In addition, people (children and adults alike!) tend to have big expectations about what gifts they might receive over the holidays. When our expectations are met or exceeded, we might feel elated, as well as even closer to those we love. We can feel like we are truly known, appreciated and treasured by them. This is the way we ideally want to feel around the holidays and throughout the year–like we are surrounded by people who notice us, who care and who are generous towards us with their time, their money and their love.

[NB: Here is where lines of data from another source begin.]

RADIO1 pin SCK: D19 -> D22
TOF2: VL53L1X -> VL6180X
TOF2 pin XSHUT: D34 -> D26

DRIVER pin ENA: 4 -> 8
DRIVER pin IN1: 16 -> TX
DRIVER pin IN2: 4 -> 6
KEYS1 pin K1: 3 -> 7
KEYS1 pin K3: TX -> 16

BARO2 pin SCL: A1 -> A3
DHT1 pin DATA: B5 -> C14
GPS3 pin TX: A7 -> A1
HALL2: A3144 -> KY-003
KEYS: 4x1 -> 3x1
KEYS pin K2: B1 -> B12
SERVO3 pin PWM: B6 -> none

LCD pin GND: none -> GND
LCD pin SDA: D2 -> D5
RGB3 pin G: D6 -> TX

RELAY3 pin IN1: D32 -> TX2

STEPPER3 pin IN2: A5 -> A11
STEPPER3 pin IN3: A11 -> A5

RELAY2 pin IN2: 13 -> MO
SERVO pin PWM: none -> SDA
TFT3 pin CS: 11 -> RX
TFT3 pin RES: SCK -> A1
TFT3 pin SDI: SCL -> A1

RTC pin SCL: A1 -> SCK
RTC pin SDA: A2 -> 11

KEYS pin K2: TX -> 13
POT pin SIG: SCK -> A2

However, when we receive no gift at all from someone we love, or when we get gifts that show no forethought, that reflect lack of knowledge about us, or that are inexpensive, our feelings can get hurt. We can feel mad, rejected and resent the gift we got for the other person. It can damage our relationship with that other person sometimes, depending on how much significance we ascribe to the gift and its underlying meaning. We might find ourselves distancing from the other person, saying mean things to others about him or her, and putting up walls. Psychotherapy can be helpful in exploring what happened and then working towards repairing the emotional damage that occurred.
The Best Gifts of All
While all of these issues might come into play during this holiday season, it is important to remember that the best gifts we have to offer to our loved ones have nothing to do with money.
These are the gifts of our love, our time, our patience, our forgiveness, our helpfulness, our joy, our humor. It is about being ourselves in ways that connect with and support the others in our lives.
Spending time with those we love, seeing them through a difficult time, celebrating accomplishments with them, forgiving them when they make a mistake–even a big one that hurt you a lot, letting them know how much you appreciate them, these are the greatest gifts that any of us have to offer.
Wishing you a holiday season filled with love, joy and a sense of close connection to your loved ones!